On of the ways I learned photography when I was a teen was to read the stripped photography magazines* I could buy for 50 cents. I didn't understand any of the terms or the equipment.
What I would do was start at the first ad, read that and then keep reading until I found an article that explained the word in the ad. Crude methods but effective.
Adam Dachis over at Lifehacker has written a primer guide to video editing for the Night School series of posts. Adam does have a video that introduces the software and text for those that don't have time to watch the video. He is using professional level software like Final Cut Pro and Adobe Premier.
I would ask that you would approach this will an open mind. Just watch or read, let it soak in and get comfy. When you get to the next post in the series you will understand just a bit more.
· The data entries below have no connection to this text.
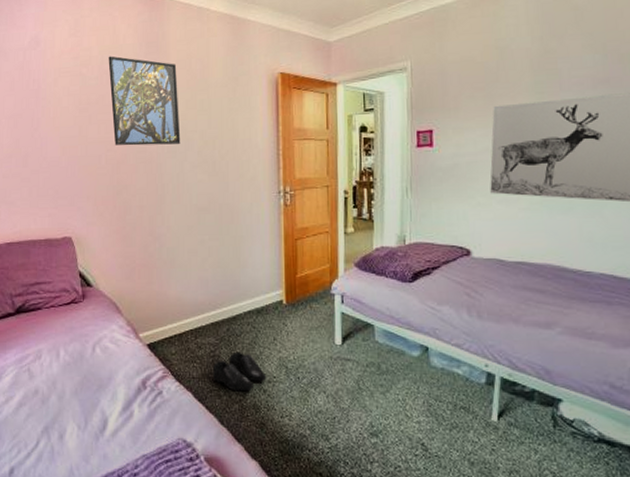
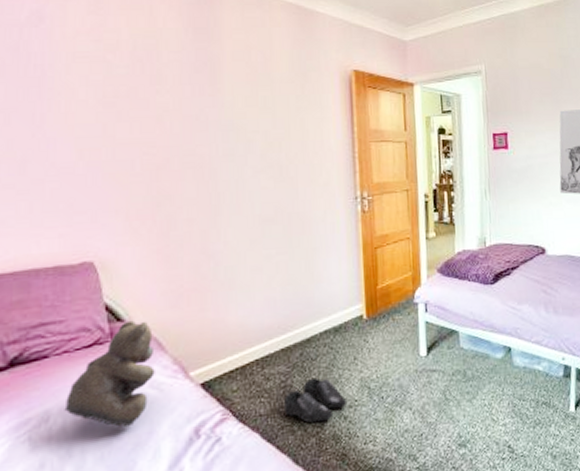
teddy bear: none [51,286,114,372] -> present [64,320,155,428]
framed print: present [108,56,181,146] -> none [143,41,239,148]

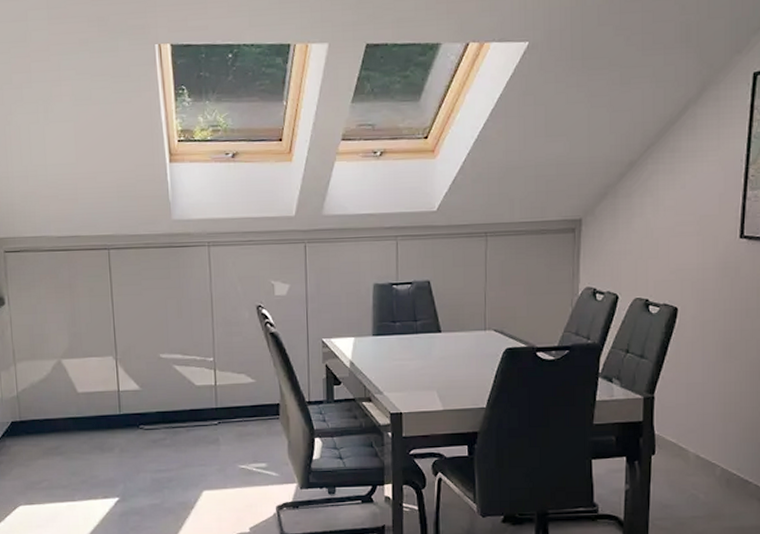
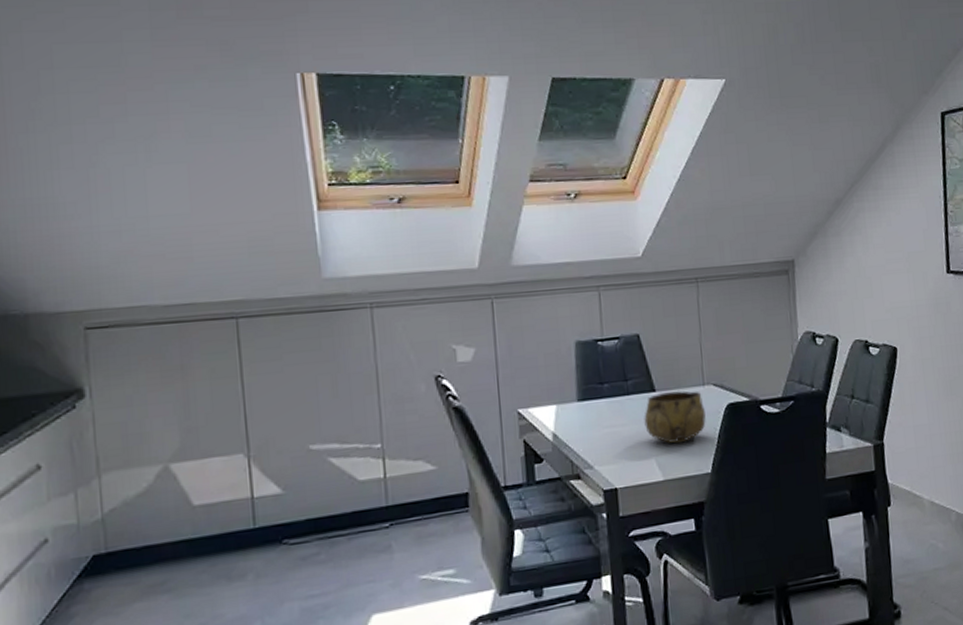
decorative bowl: none [429,332,485,379] -> present [644,390,706,444]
That is how you learn, by being exposed to new ideas and concepts. Your goal? To make the connections.
* Back in the late 1960s Bookstore owners who had outdated or un-sold comic books, magazines and books were required to strip the title or cover and mail that back to the publisher. Then they were to throw away the item.
Well, some of them discovered that you could do a good business by having the stripped items sell for 25 or 35 cents. People would buy a 2 month old Home and Garden for 15 cents. Those of us who were/are book-a-holics came out with bags of the stuff.
Information recycling. All kinds of people were discovering new works, readers and experiences.
Everybody was happy. Except the publishers. By the mid 1970s there was a serious crack down on the practice. By the late 70s no bookstore was allowed to sell the stripped stock. That's why in some books you'll see a warning notice that a book sold without a cover is a very bad thing.